When An Ad Focused On Female Athletes’ Looks Instead Of Skill, A Cricket Player Spoke Up

"Are the talent, passion, and skill of a girl not enough for her to play sports?"

Sana Mir, the former captain of the Pakistan national women's cricket team, has a message to all young girls who dream of playing sports — and it's an important one. 

Mir was inspired to write a message on Facebook after noticing a campaign from a company promoting a hair removal cream. 

"I have come to know that it's a campaign for both Pakistan and India," Mir writes. "It's magnifying a girl's concern about how she looks on a basketball court. The worst thing is that instead of sending a message to young girls that the color or texture of their skin does not matter, we are promoting body shaming and objectification."

Mir questions this: 

"Are the talent, passion, and skill of a girl not enough for her to play sports?"

Mir goes on to point out that there are female sports icons who've proved that their athletic status results from skill and hard work, not from their smooth skin. 

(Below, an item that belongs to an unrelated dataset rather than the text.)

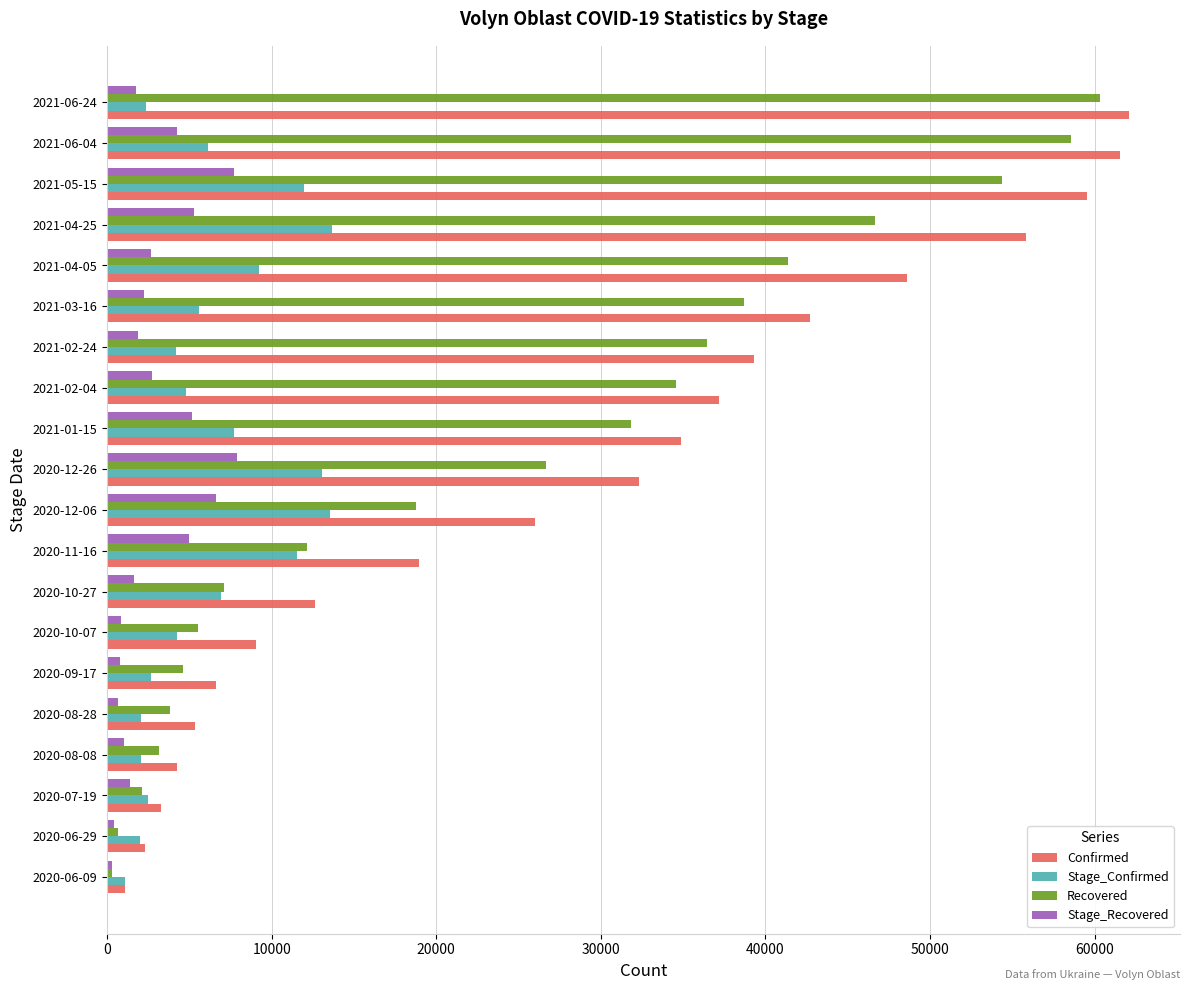

The value of Stage_Recovered at 2020-12-06 is 6624. True or false?

True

"Make no mistake: you need strong arms, not smooth arms, on a sports field."

Finally, Mir says that she herself turned down opportunities to endorse beauty products for these aforementioned reasons and explains that she wants "young girls with a passion for sports to know that all they need for a practice session are the will to succeed, comfortable shoes and clothes, a water bottle, and a cap if it's hot." 

"I request all sponsors and celebrities to ensure that when we engage young girls to fulfill their dreams, we show them a path that gives them actual confidence rather than disabling them by making them self-conscious," she concludes. 

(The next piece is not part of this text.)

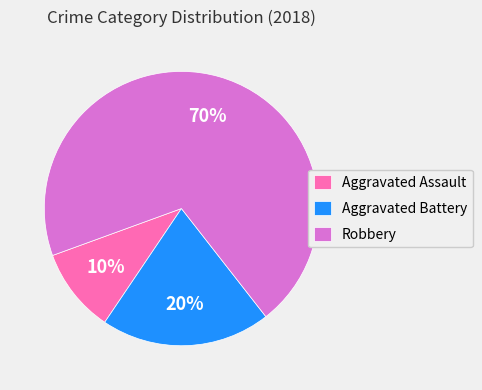

Which category has the biggest portion of the pie?

Robbery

Among other accolades, Mir has led her team to win gold at the 2010 Asia Games and its highest world ranking. She was also awarded "a Category A contract and in the process became one of the first semi-professional female cricketers in Pakistan," her Facebook page explains. She also became the first female cricketer to win the Tamgha-e-Imtiaz, Pakistan's Medal of Excellence. 

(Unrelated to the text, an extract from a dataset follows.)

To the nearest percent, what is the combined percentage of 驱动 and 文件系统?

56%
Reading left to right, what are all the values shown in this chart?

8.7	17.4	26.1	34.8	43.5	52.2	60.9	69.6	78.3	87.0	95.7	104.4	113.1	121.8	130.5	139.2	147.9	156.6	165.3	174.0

Mir also isn't the first to speak out about women in sports as well as the relationship between ones' physical appearance and being an athlete: in 2016, for example, female athletes such as Shawn Johnson starred in a Dove campaign that encouraged "the media and the general public to focus on the athletic ability of women in sports, not their looks."

"I feel like our world today is pushing beauty over athleticism for young girls," Johnson told Mashable at the time. "I want to be an advocate to change that."

Last year, espnW released a short film, When I Play"that directly and unapologetically celebrates who we are, what we want to be, why our visibility matters, and gives voice to women and girls who see their athleticism as a way to reclaim themselves, to find themselves, and to embrace their power," the film's creative director, Allison Glock, said. 

Hopefully, Mir's message and messages from other women in the industry will further encourage young female athletes to pursue sports without needed to change who they are or what they look like.